++++ TEXTAUSZUG

Bild: Eine Passantin betrachtet das Bild und Denkmal von Chris Geuffroy
Vor einigen Jahren, ich glaube, es war am 25. Jahrestag des Mauerfalls,
erzählte mir einer meiner liebsten Freunde, wie er im Sommer 1989 abhauen
wollte. Er war damals in einem emotionalen Ausnahmezustand. Mit einer
Leiter unterm Arm fuhr er mit der S-Bahn zum Treptower Park, um irgendwo
rüber nach Neukölln zu klettern. Ein Passant konnte ihn im letzten Moment
davon abbringen. Als er mir das vor fünf Jahren erzählte, war ich diesem
unbekannten Passanten unendlich dankbar. Mein Freund hätte bei seinem
Fluchtversuch nicht nur verhaftet, sondern auch erschossen werden können.

++++++++
++++ BEREITGESTELLTES MATERIAL

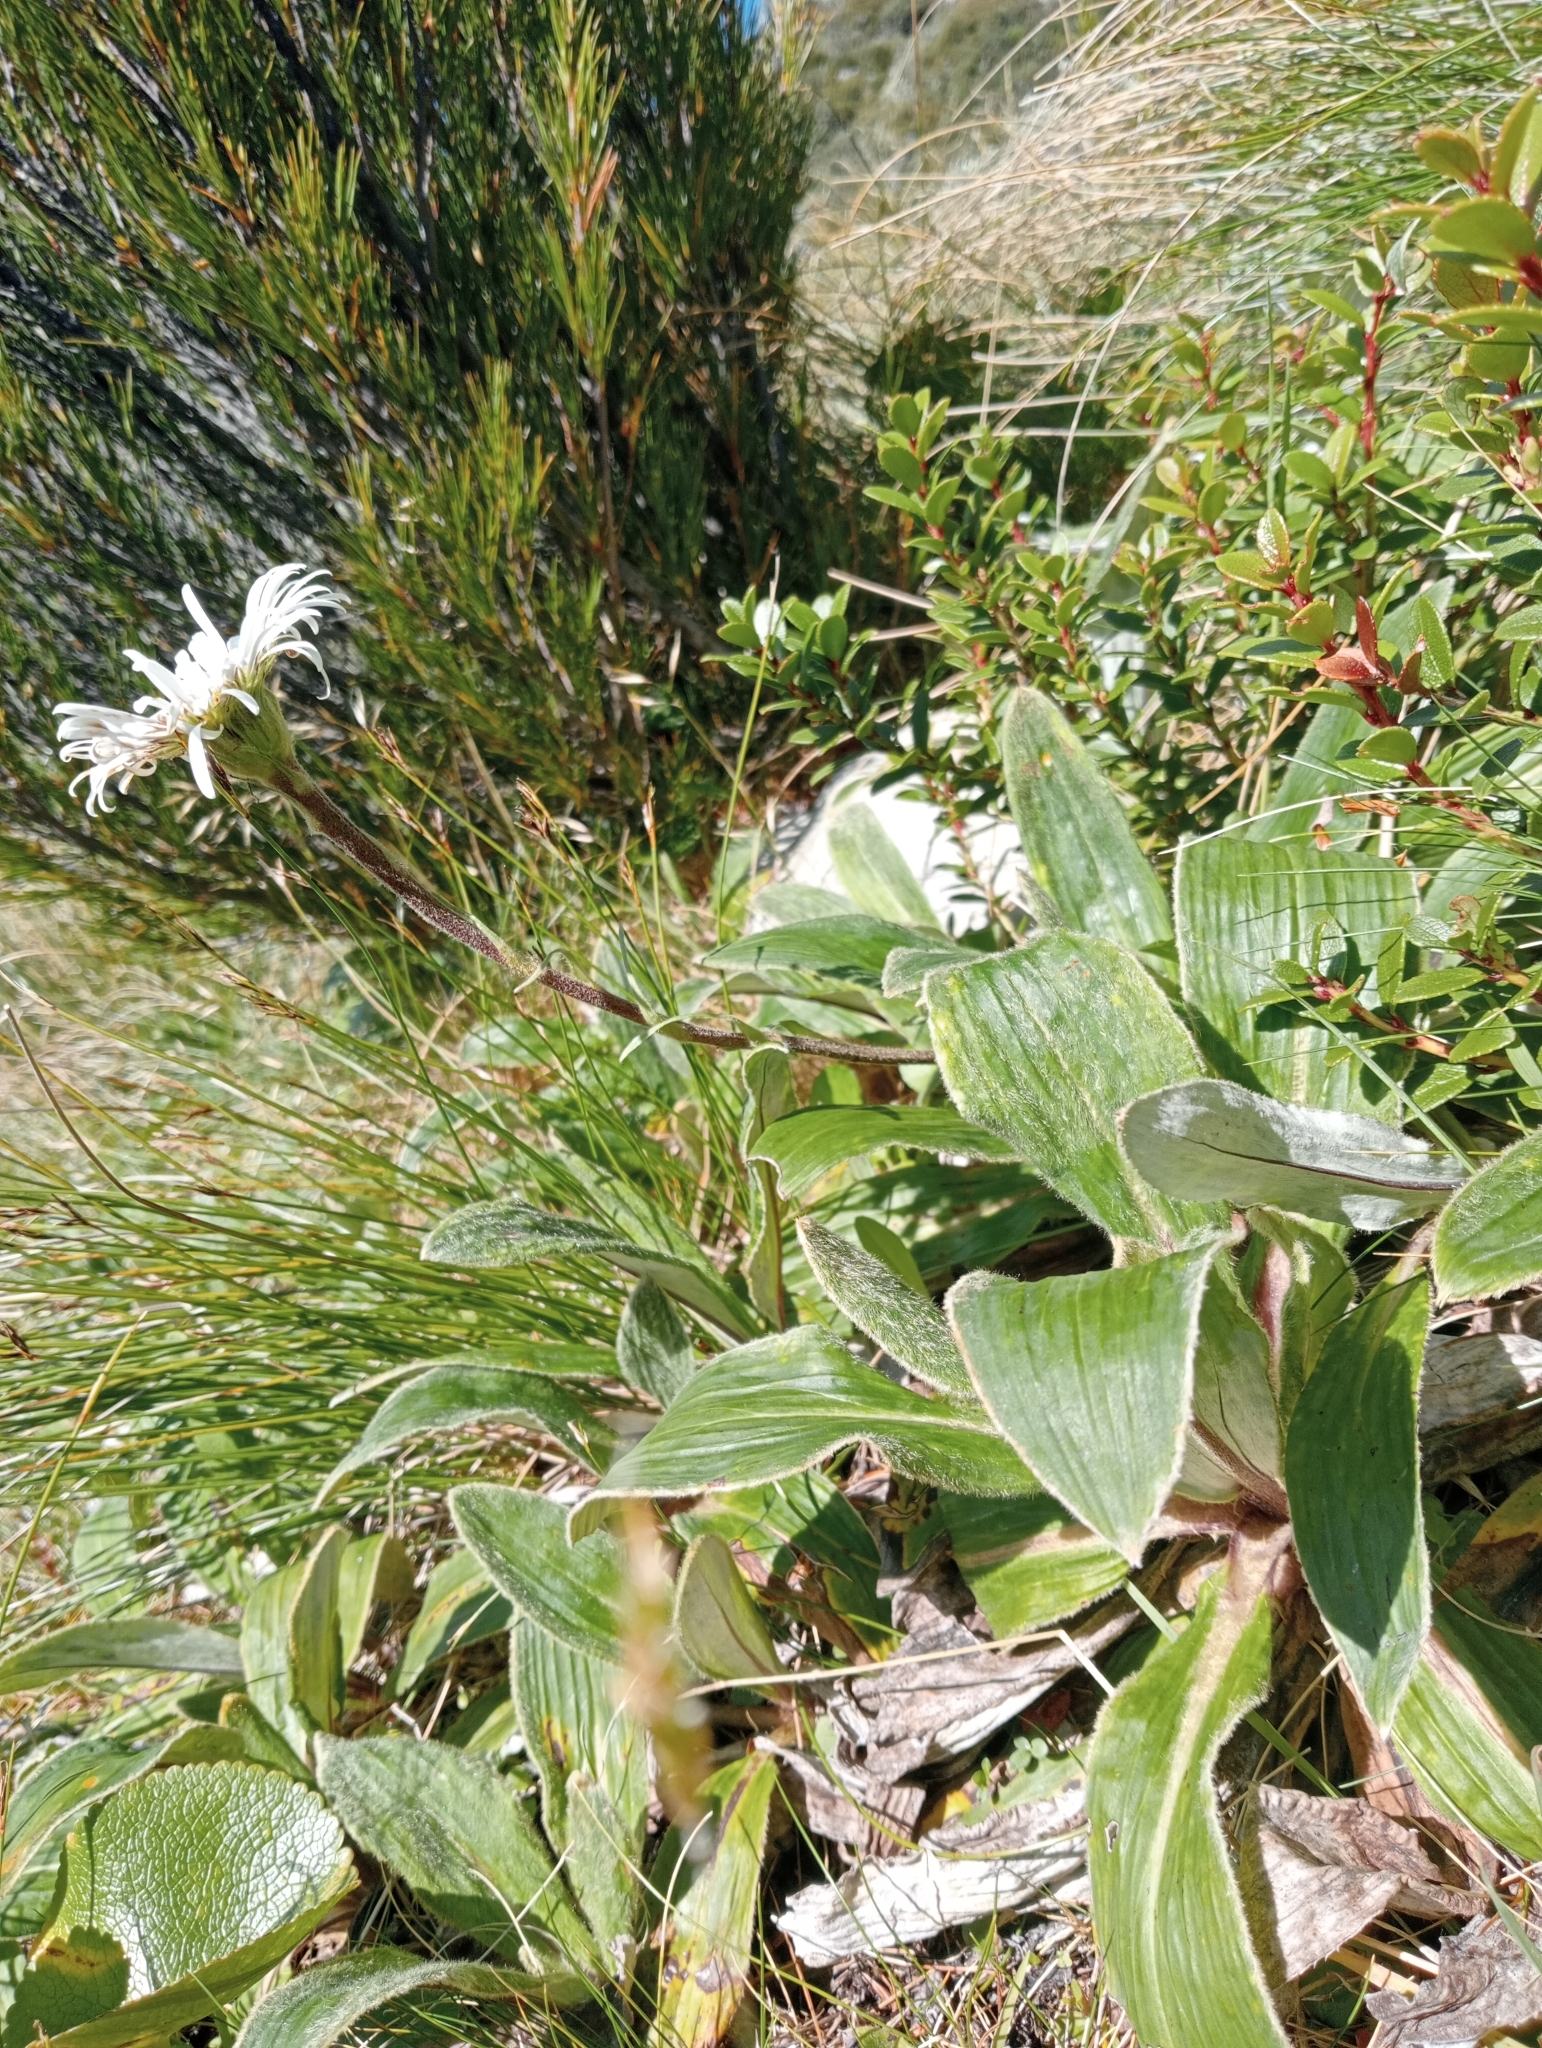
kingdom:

++++++++

# AUFGABE 1
Kopiere aus dem Textauszug über den Fluchtversuch wortgetreu den Abschnitt von „Bild: Eine Passantin“ bis „erschossen werden können.“.
# AUFGABE 2
Beantworte zum Textauszug über den Fluchtversuch:
(a) Mit welchem Verkehrsmittel fuhr der Freund zum Treptower Park?
(b) Wer brachte den Freund im letzten Moment von seinem Vorhaben ab?
(c) Was hätte dem Freund bei dem Fluchtversuch außer einer Verhaftung geschehen können?
Stütze dich allein auf den Textauszug.

# ANTWORT 1
Bild: Eine Passantin betrachtet das Bild und Denkmal von Chris Geuffroy
Vor einigen Jahren, ich glaube, es war am 25. Jahrestag des Mauerfalls,
erzählte mir einer meiner liebsten Freunde, wie er im Sommer 1989 abhauen
wollte. Er war damals in einem emotionalen Ausnahmezustand. Mit einer
Leiter unterm Arm fuhr er mit der S-Bahn zum Treptower Park, um irgendwo
rüber nach Neukölln zu klettern. Ein Passant konnte ihn im letzten Moment
davon abbringen. Als er mir das vor fünf Jahren erzählte, war ich diesem
unbekannten Passanten unendlich dankbar. Mein Freund hätte bei seinem
Fluchtversuch nicht nur verhaftet, sondern auch erschossen werden können.

# ANTWORT 2
(a) Mit der S-Bahn.
(b) Ein Passant.
(c) Er hätte erschossen werden können.